Weil Reporting längst nicht mehr nur Entscheidungsunterstützung ist, sondern eine institutionelle Absicherungsform:
gegenüber Aufsicht
gegenüber Revision
gegenüber Gremien
gegenüber der eigenen Rolle
Reporting dokumentiert, dass gearbeitet wurde. Es zeigt jedoch nicht zwingend, dass entschieden wurde.
Damit wird Information zunehmend retrospektiv legitimierend, statt prospektiv steuernd.
Der Kipppunkt: Wenn Information Entscheidungen verzögert
Ab einem bestimmten Punkt kehrt sich die Wirkung um:
Entscheidungen warten auf zusätzliche Informationen
zusätzliche Informationen verlängern den Entscheidungsprozess
Verantwortung verschiebt sich von Personen auf Berichte und Modelle
Das System wird informationsreich – und zugleich handlungsarm.
Nicht aus Unwillen, sondern aus struktureller Überforderung.
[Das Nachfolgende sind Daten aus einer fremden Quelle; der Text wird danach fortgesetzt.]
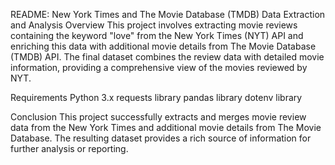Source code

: README: New York Times and The Movie Database (TMDB) Data Extraction and Analysis
Overview
This project involves extracting movie reviews containing the keyword "love" from the New York Times (NYT) API and enriching this data with additional movie details from The Movie Database (TMDB) API. The final dataset combines the review data with detailed movie information, providing a comprehensive view of the movies reviewed by NYT.

Requirements
Python 3.x
requests library
pandas library
dotenv library

Conclusion
This project successfully extracts and merges movie review data from the New York Times and additional movie details from The Movie Database. The resulting dataset provides a rich source of information for further analysis or reporting.
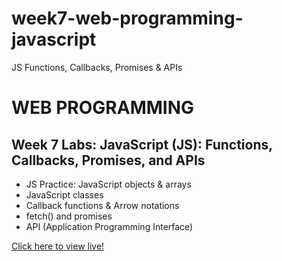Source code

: # week7-web-programming-javascript
JS Functions, Callbacks, Promises &amp; APIs

<h1>WEB PROGRAMMING</h1>

<h2>Week 7 Labs: JavaScript (JS): Functions, Callbacks, Promises, and APIs</h2>

<ul>
  <li>JS Practice: JavaScript objects & arrays</li>
  <li>JavaScript classes</li>
  <li>Callback functions & Arrow notations</li>
  <li>fetch() and promises</li>
  <li>API (Application Programming Interface)</li>
</ul>

<a href="https://myverdict.github.io/week7-web-programming-javascript/index.html">
    Click here to view live!</a> 
    
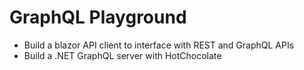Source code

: # GraphQL Playground
 - Build a blazor API client to interface with REST and GraphQL APIs
 - Build a .NET GraphQL server with HotChocolate

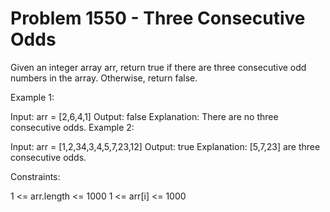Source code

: # Problem 1550 - Three Consecutive Odds 


Given an integer array arr, return true if there are three consecutive odd numbers in the array. Otherwise, return false.


Example 1:

Input: arr = [2,6,4,1]
Output: false
Explanation: There are no three consecutive odds.
Example 2:

Input: arr = [1,2,34,3,4,5,7,23,12]
Output: true
Explanation: [5,7,23] are three consecutive odds.


Constraints:

1 <= arr.length <= 1000
1 <= arr[i] <= 1000
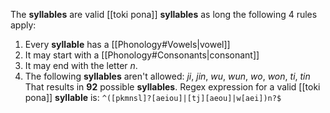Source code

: The **syllables** are valid [[toki pona]] **syllables** as long the following 4 rules apply:
1.  Every **syllable** has a [[Phonology#Vowels|vowel]]
2. It may start with a [[Phonology#Consonants|consonant]]
3. It may end with the letter *n*.
4. The following **syllables** aren't allowed: *ji*, *jin*, *wu*, *wun*, *wo*, *won*, *ti*, *tin*
That results in **92** possible **syllables**. Regex expression for a valid [[toki pona]] **syllable** is:
`^([pkmnsl]?[aeiou]|[tj][aeou]|w[aei])n?$`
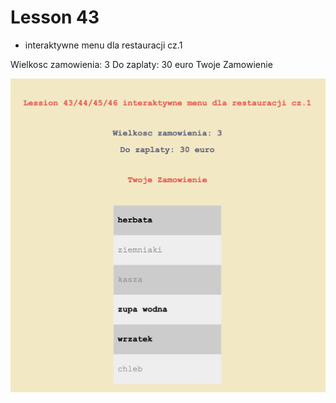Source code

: # Lesson 43
- interaktywne menu dla restauracji cz.1

Wielkosc zamowienia: 3
Do zaplaty: 30 euro
Twoje Zamowienie

![img](./assets/img.png)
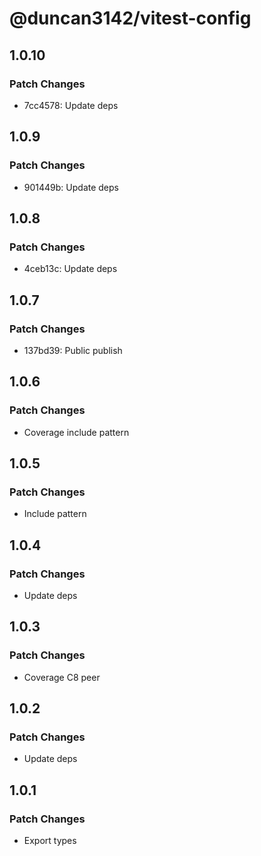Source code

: # @duncan3142/vitest-config

## 1.0.10

### Patch Changes

- 7cc4578: Update deps

## 1.0.9

### Patch Changes

- 901449b: Update deps

## 1.0.8

### Patch Changes

- 4ceb13c: Update deps

## 1.0.7

### Patch Changes

- 137bd39: Public publish

## 1.0.6

### Patch Changes

- Coverage include pattern

## 1.0.5

### Patch Changes

- Include pattern

## 1.0.4

### Patch Changes

- Update deps

## 1.0.3

### Patch Changes

- Coverage C8 peer

## 1.0.2

### Patch Changes

- Update deps

## 1.0.1

### Patch Changes

- Export types
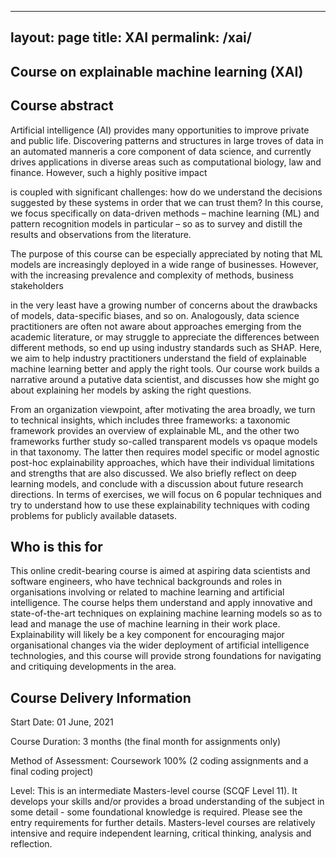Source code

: -------
layout: page
title: XAI
permalink: /xai/
------- 


## Course on explainable machine learning (XAI)



## Course abstract

Artificial intelligence (AI) provides many opportunities to improve private and public life. Discovering patterns and structures in large troves of data in an automated manneris a core component of data science, and currently drives applications in diverse areas such as computational biology, law and finance. However, such a highly positive impact

is coupled with significant challenges: how do we understand the decisions suggested by these systems in order that we can trust them? In this course, we focus specifically on data-driven methods – machine learning (ML) and pattern recognition models in particular – so as to survey and distill the results and observations from the literature.

The purpose of this course can be especially appreciated by noting that ML models are increasingly deployed in a wide range of businesses. However, with the increasing prevalence and complexity of methods, business stakeholders

in the very least have a growing number of concerns about the drawbacks of models, data-specific biases, and so on. Analogously, data science practitioners are often not aware about approaches emerging from the academic literature, or may struggle to appreciate the differences between different methods, so end up using industry standards such as SHAP. Here, we aim to help industry practitioners understand the field of explainable machine learning better and apply the right tools. Our course work builds a narrative around a putative data scientist, and discusses how she might go about explaining her models by asking the right questions.

From an organization viewpoint, after motivating the area broadly, we turn to technical insights, which includes three frameworks: a taxonomic framework provides an overview of explainable ML, and the other two frameworks further study so-called transparent models vs opaque models in that taxonomy. The latter then requires model specific or model agnostic post-hoc explainability approaches, which have their individual limitations and strengths that are also discussed. We also briefly reflect on deep learning models, and conclude with a discussion about future research directions. In terms of exercises, we will focus on 6 popular techniques and try to understand how to use these explainability techniques with coding problems for publicly available datasets.

## Who is this for

This online credit-bearing course is aimed at aspiring data scientists and software engineers, who have technical backgrounds and roles in organisations involving or related to machine learning and artificial intelligence. The course helps them understand and apply innovative and state-of-the-art techniques on explaining machine learning models so as to lead and manage the use of machine learning in their work place. Explainability will likely be a key component for encouraging major organisational changes via the wider deployment of artificial intelligence technologies, and this course will provide strong foundations for navigating and critiquing developments in the area.

## Course Delivery Information

Start Date: 01 June, 2021

Course Duration: 3 months (the final month for assignments only)

Method of Assessment: Coursework 100% (2 coding assignments and a final coding project)

Level:  This is an intermediate Masters-level course (SCQF Level 11). It develops your skills and/or provides a broad understanding of the subject in some detail - some foundational knowledge is required. Please see the entry requirements for further details. Masters-level courses are relatively intensive and require independent learning, critical thinking, analysis and reflection.
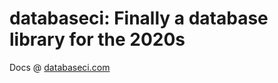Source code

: # databaseci: Finally a database library for the 2020s

Docs @ [databaseci.com](https://databaseci.com/docs/databaseci)
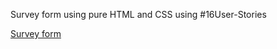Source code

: Survey form using pure HTML and CSS using #16User-Stories

[Survey form](https://codepen.io/hello_im_kvy/pen/LYzZNZy)
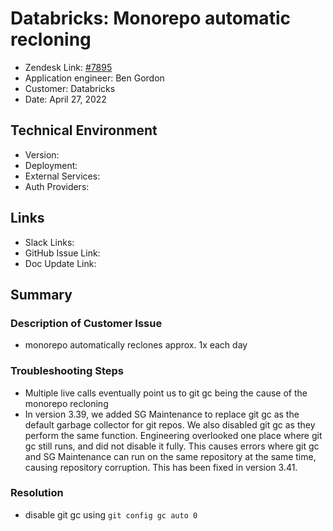 
# Databricks: Monorepo automatic recloning <!-- Ticket Title  Hint: include keywords to make it searchable -->

- Zendesk Link: [#7895](https://sourcegraph.zendesk.com/agent/tickets/7895)
- Application engineer: Ben Gordon
- Customer: Databricks <!-- Redact if this contains personally identifying information -->
- Date: April 27, 2022

<!-- Data populated from integration, speak to Ben Gordon or Michael Bali if not working -->
<!-- During Internal team trial, fill missing data manually (we are waiting for all data to sync) -->

## Technical Environment
- Version: ​
- Deployment:
- External Services:
- Auth Providers:


## Links
<!-- Data for application engineer manual entry -->
- Slack Links:
- GitHub Issue Link:
- Doc Update Link:

## Summary
### Description of Customer Issue
- monorepo automatically reclones approx. 1x each day
### Troubleshooting Steps
- Multiple live calls eventually point us to git gc being the cause of the monorepo recloning
- In version 3.39, we added SG Maintenance to replace git gc as the default garbage collector for git repos.  We also disabled git gc as they perform the same function.  Engineering overlooked one place where git gc still runs, and did not disable it fully.  This causes errors where git gc and SG Maintenance can run on the same repository at the same time, causing repository corruption.  This has been fixed in version 3.41.
### Resolution
- disable git gc using `git config gc auto 0`

<!-- Once complete, upload a copy to https://github.com/sourcegraph/support-tools-internal/tree/main/resolved-tickets as a .md file -->
<!-- Name the file 7895.md -->
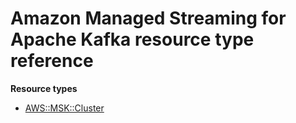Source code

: # Amazon Managed Streaming for Apache Kafka resource type reference<a name="AWS_MSK"></a>

**Resource types**
+ [AWS::MSK::Cluster](aws-resource-msk-cluster.md)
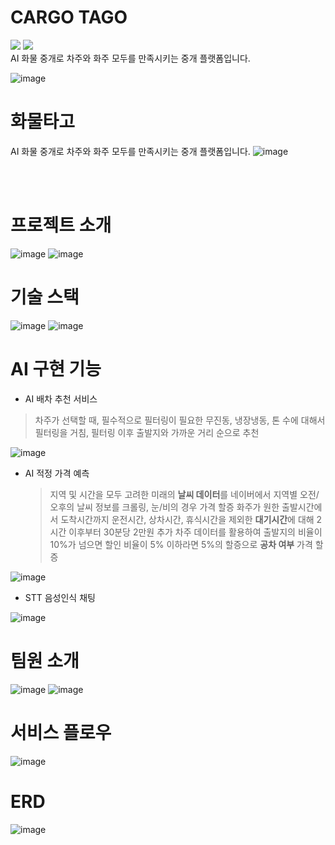 
# CARGO TAGO
<img src="https://img.shields.io/badge/Java-007396?style=flat&logo=OpenJDK&logoColor=white"/>
<img src="https://img.shields.io/badge/Python-007396?style=flat&logo=Python&logoColor=white"/><br>
AI 화물  중개로  차주와  화주  모두를  만족시키는  중개  플랫폼입니다.

![image](https://github.com/AivleSchool-teams/CargoTago/assets/74652164/db84b14a-a6aa-4b3d-a0f6-febeae24773f)



# 화물타고
AI 화물  중개로  차주와  화주  모두를  만족시키는  중개  플랫폼입니다.
![image](https://github.com/AivleSchool-teams/CargoTago/assets/74652164/572d4928-45b7-4187-b3e7-1c0a9a556ff6)

<br><br>
# 프로젝트 소개
![image](https://github.com/AivleSchool-teams/CargoTago/assets/74652164/58e4d5f3-9e78-4989-ab2f-795996ca3d42)
![image](https://github.com/AivleSchool-teams/CargoTago/assets/74652164/5d783610-78d6-4bea-ab76-de98fd911b57)

# 기술 스택
![image](https://github.com/AivleSchool-teams/CargoTago/assets/74652164/c592ea33-7ff2-4fc5-909f-a5bb5dc97e63)
![image](https://github.com/AivleSchool-teams/CargoTago/assets/74652164/b2a129a3-33cd-43cb-bbc0-fc9c029f473f)


# AI 구현 기능
- AI 배차 추천 서비스
 > 차주가 선택할 때, 필수적으로 필터링이 필요한 무진동, 냉장냉동, 톤 수에 대해서 필터링을 거침, 필터링 이후 출발지와 가까운 거리 순으로 추천 
 > 
![image](https://github.com/AivleSchool-teams/CargoTago/assets/74652164/0e7a5bbb-1f8a-4390-8621-33ba0cca8789)

- AI 적정 가격 예측
  > 지역 및 시간을 모두 고려한 미래의 **날씨 데이터**를 네이버에서 지역별 오전/오후의 날씨 정보를 크롤링, 눈/비의 경우 가격 할증
  > 화주가 원한 출발시간에서 도착시간까지 운전시간, 상차시간, 휴식시간을 제외한 **대기시간**에 대해 2시간 이후부터 30분당 2만원 추가
  > 차주 데이터를 활용하여 출발지의 비율이 10%가 넘으면 할인 비율이 5% 이하라면 5%의 할증으로 **공차 여부** 가격 할증
  > 
![image](https://github.com/AivleSchool-teams/CargoTago/assets/74652164/b0a8bb6f-0189-4f78-afdb-258d35ad6cf4)

- STT 음성인식 채팅

![image](https://github.com/AivleSchool-teams/CargoTago/assets/74652164/f6c49344-3d06-41b2-8e6f-3a1f32dba02e)


# 팀원 소개
![image](https://github.com/AivleSchool-teams/CargoTago/assets/74652164/644d0718-7c49-47ee-af23-42e1c670c007)
![image](https://github.com/AivleSchool-teams/CargoTago/assets/74652164/8607e0f7-ed13-4c92-a375-3f796fe5d7a0)


# 서비스 플로우
![image](https://github.com/AivleSchool-teams/CargoTago/assets/74652164/a7f33cb1-1e68-4eee-aa8c-34b647b8b2d7)

# ERD
![image](https://github.com/AivleSchool-teams/CargoTago/assets/74652164/0695427d-3a6b-4525-9b87-21b39a7656e3)
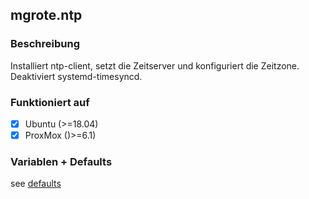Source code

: ## mgrote.ntp

### Beschreibung
Installiert ntp-client, setzt die Zeitserver und konfiguriert die Zeitzone.
Deaktiviert systemd-timesyncd.
### Funktioniert auf
- [x] Ubuntu (>=18.04)
- [x] ProxMox ()>=6.1)

### Variablen + Defaults
see [defaults](./defaults/main.yml)
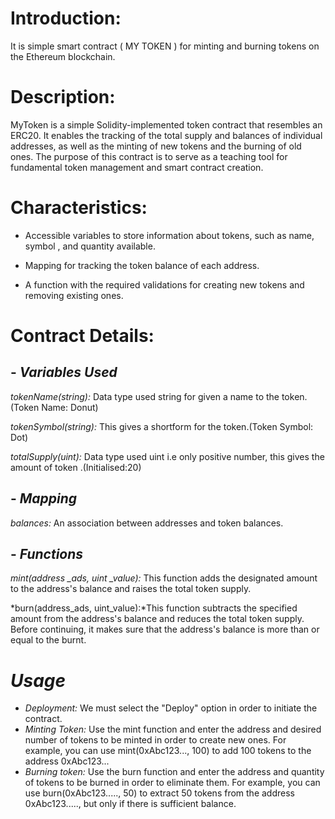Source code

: # Introduction:

It is simple smart contract ( MY TOKEN ) for minting and burning tokens on the Ethereum blockchain.

# Description:

MyToken is a simple Solidity-implemented token contract that resembles an ERC20. It enables the tracking of the total supply and balances of individual addresses, as well as the minting of new tokens and the burning of old ones. The purpose of this contract is to serve as a teaching tool for fundamental token management and smart contract creation.

# Characteristics:

- Accessible variables to store information about tokens, such as name, symbol , and quantity available.

- Mapping for tracking the token balance of each address.

- A function with the required validations for creating new tokens and removing existing ones.


# Contract Details:


## - *Variables Used*

*tokenName(string):* Data type used string for given a name to the token.(Token Name: Donut)

*tokenSymbol(string):* This  gives a shortform for the token.(Token Symbol: Dot)

*totalSupply(uint):* Data type used uint i.e only positive number, this gives the amount of token .(Initialised:20)

## - *Mapping*

*balances:* An association between addresses and token balances.


## - *Functions*
  
*mint(address _ads, uint _value):* This function adds the designated amount to the address's balance and raises the total token supply.

*burn(address_ads, uint_value):*This function subtracts the specified amount from the address's balance and reduces the total token supply. Before continuing, it makes sure that the address's balance is more than or equal to the burnt.

# *Usage*


- *Deployment:* We must select the "Deploy" option in order to initiate the contract.  
- *Minting Token:* Use the mint function and enter the address and desired number of tokens to be minted in order to create new ones. For example, you can use mint(0xAbc123..., 100) to add 100 tokens to the address 0xAbc123...
- *Burning token:* Use the burn function and enter the address and quantity of tokens to be burned in order to eliminate them. For example, you can use burn(0xAbc123....., 50) to extract 50 tokens from the address 0xAbc123....., but only if there is sufficient balance.

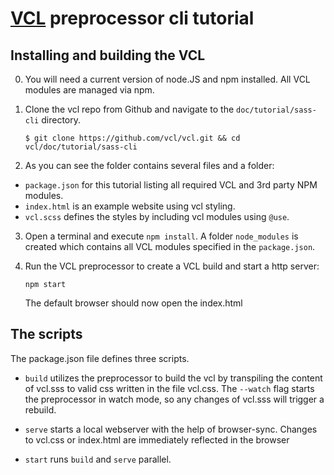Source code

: # [VCL](https://vcl.github.io/) preprocessor cli tutorial

## Installing and building the VCL

0.  You will need a current version of node.JS and npm installed.
    All VCL modules are managed via npm.

1.  Clone the vcl repo from Github and navigate to the `doc/tutorial/sass-cli` directory.

    `$ git clone https://github.com/vcl/vcl.git && cd vcl/doc/tutorial/sass-cli`

2.  As you can see the folder contains several files and a folder:
  * `package.json` for this tutorial listing all required VCL and 3rd party NPM modules.
  * `index.html` is an example website using vcl styling.
  * `vcl.scss` defines the styles by including vcl modules using `@use`.

3.  Open a terminal and execute `npm install`.
    A folder `node_modules` is created which contains all VCL modules specified in the `package.json`.

4.  Run the VCL preprocessor to create a VCL build and start a http server:

    `npm start`

    The default browser should now open the index.html

## The scripts

The package.json file defines three scripts.

- `build` utilizes the preprocessor to build the vcl by transpiling the content of vcl.sss to valid css written in the file vcl.css. The `--watch` flag starts the preprocessor in watch mode, so any changes of vcl.sss will trigger a rebuild.

- `serve` starts a local webserver with the help of browser-sync. Changes to vcl.css or index.html are immediately reflected in the browser

- `start` runs `build` and `serve` parallel.
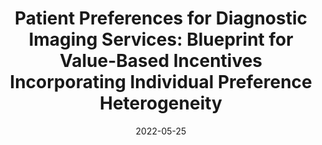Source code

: ---
title: "Patient Preferences for Diagnostic Imaging Services: Blueprint for Value-Based Incentives Incorporating Individual Preference Heterogeneity"
authors: "Eline van den Broek-Altenburg, **Jamie Benson**, Adam Atherly, Kristen DeStigter"
collection: talks
type: "Poster Presentation"
permalink: /talks/2022-05-icmc-rads
venue: "International Choice Modelling Conference"
date: 2022-05-25
location: "Reykjavik, Iceland"
---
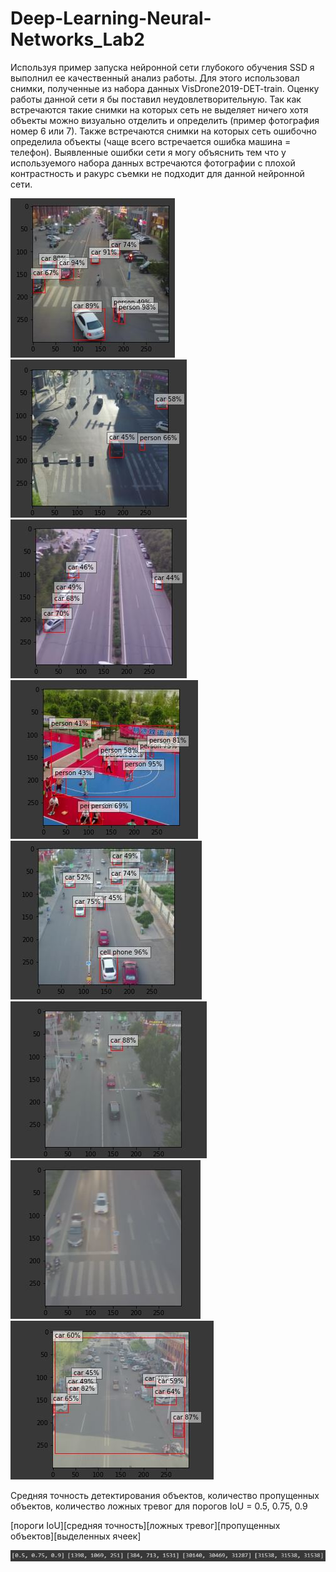 # Deep-Learning-Neural-Networks_Lab2

Используя пример запуска нейронной сети глубокого обучения SSD я выполнил ее качественный анализ работы. Для этого использовал снимки, полученные из набора данных VisDrone2019-DET-train. Оценку работы данной сети я бы поставил неудовлетворительную. Так как встречаются такие снимки на которых сеть не выделяет ничего хотя объекты можно визуально отделить и определить (пример фотография номер 6 или 7). Также встречаются снимки на которых сеть ошибочно определила объекты (чаще всего встречается ошибка машина = телефон). 
Выявленные ошибки сети я могу объяснить тем что у используемого набора данных встречаются фотографии с плохой контрастность и ракурс съемки не подходит для данной нейронной сети. 


![](https://github.com/AlexandrSemenovich/Deep-Learning-Neural-Networks_Lab2/blob/master/detected/1.JPG)
![](https://github.com/AlexandrSemenovich/Deep-Learning-Neural-Networks_Lab2/blob/master/detected/2.JPG)
![](https://github.com/AlexandrSemenovich/Deep-Learning-Neural-Networks_Lab2/blob/master/detected/3.JPG)
![](https://github.com/AlexandrSemenovich/Deep-Learning-Neural-Networks_Lab2/blob/master/detected/4.JPG)
![](https://github.com/AlexandrSemenovich/Deep-Learning-Neural-Networks_Lab2/blob/master/detected/5.JPG)
![](https://github.com/AlexandrSemenovich/Deep-Learning-Neural-Networks_Lab2/blob/master/detected/6.JPG)
![](https://github.com/AlexandrSemenovich/Deep-Learning-Neural-Networks_Lab2/blob/master/detected/7.JPG)
![](https://github.com/AlexandrSemenovich/Deep-Learning-Neural-Networks_Lab2/blob/master/detected/8.JPG)

Средняя точность детектирования объектов, количество пропущенных объектов, количество ложных тревог для порогов IoU = 0.5, 0.75, 0.9

[пороги IoU][средняя точность][ложных тревог][пропущенных объектов][выделенных ячеек]

![](https://github.com/AlexandrSemenovich/Deep-Learning-Neural-Networks_Lab2/blob/master/detected/DataAnalysis.JPG)
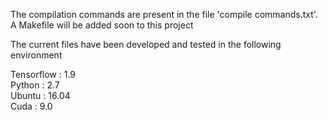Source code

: The compilation commands are present in the file 'compile commands.txt'. A Makefile will be added soon to this project

The current files have been developed and tested in the following environment

  Tensorflow : 1.9<br/>
  Python : 2.7<br/>
  Ubuntu : 16.04<br/>
  Cuda : 9.0<br/>
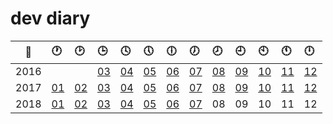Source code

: # dev diary

| :calendar: | :clock1: | :clock2: | :clock3: | :clock4: | :clock5: | :clock6: | :clock7: | :clock8: | :clock9: | :clock10: | :clock11: | :clock12: |
:-----:|:-- |:-- |:-- |:-- |:-- |:-- |:-- |:-- |:-- |:-- |:-- |:-- |
| 2016 |    |    | [03](2016/03.md) | [04](2016/04.md) | [05](2016/05.md) | [06](2016/06.md) | [07](2016/07.md) | [08](2016/08.md) | [09](2016/09.md) | [10](2016/10.md) | [11](2016/11.md) | [12](2016/12.md) |
| 2017 | [01](2017/01.md) | [02](2017/02.md) | [03](2017/03.md) | [04](2017/04.md) | [05](2017/05.md) | [06](2017/06.md) | [07](2017/07.md) | [08](2017/08.md) | [09](2017/09.md) | [10](2017/10.md) | [11](2017/11.md) | [12](2017/12.md) |
| 2018 | [01](2018/01.md) | [02](2018/02.md) | [03](2018/03.md) | [04](2018/04.md) | [05](2018/05.md) | [06](2018/06.md) | [07](2018/07.md) | 08 | 09 | 10 | 11 | 12 |


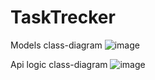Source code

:# TaskTrecker

Models class-diagram
![image](https://user-images.githubusercontent.com/92753056/208234094-24f0f69c-2b7b-4422-8a77-3eed1b4ca1d2.png)

Api logic class-diagram
![image](https://user-images.githubusercontent.com/92753056/208045029-5357c0b7-3ad9-4cec-bd48-f9a491a28a97.png)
Architektur statt Optimierung
Die typische Reaktion auf diese Situation ist eine technische:
bessere Datenqualität
einheitlichere Definitionen
strengere Governance
All das kann Information verbessern, löst aber nicht das zeitliche Missverhältnis zwischen Information und Entscheidung.
Die entscheidende Frage lautet daher nicht:
„Sind unsere Daten korrekt?“
Sondern:
„Erreichen relevante Informationen rechtzeitig diejenigen, die Verantwortung tragen?“
Information benötigt weniger Perfektion, sondern architektonische Anschlussfähigkeit an Entscheidungsprozesse.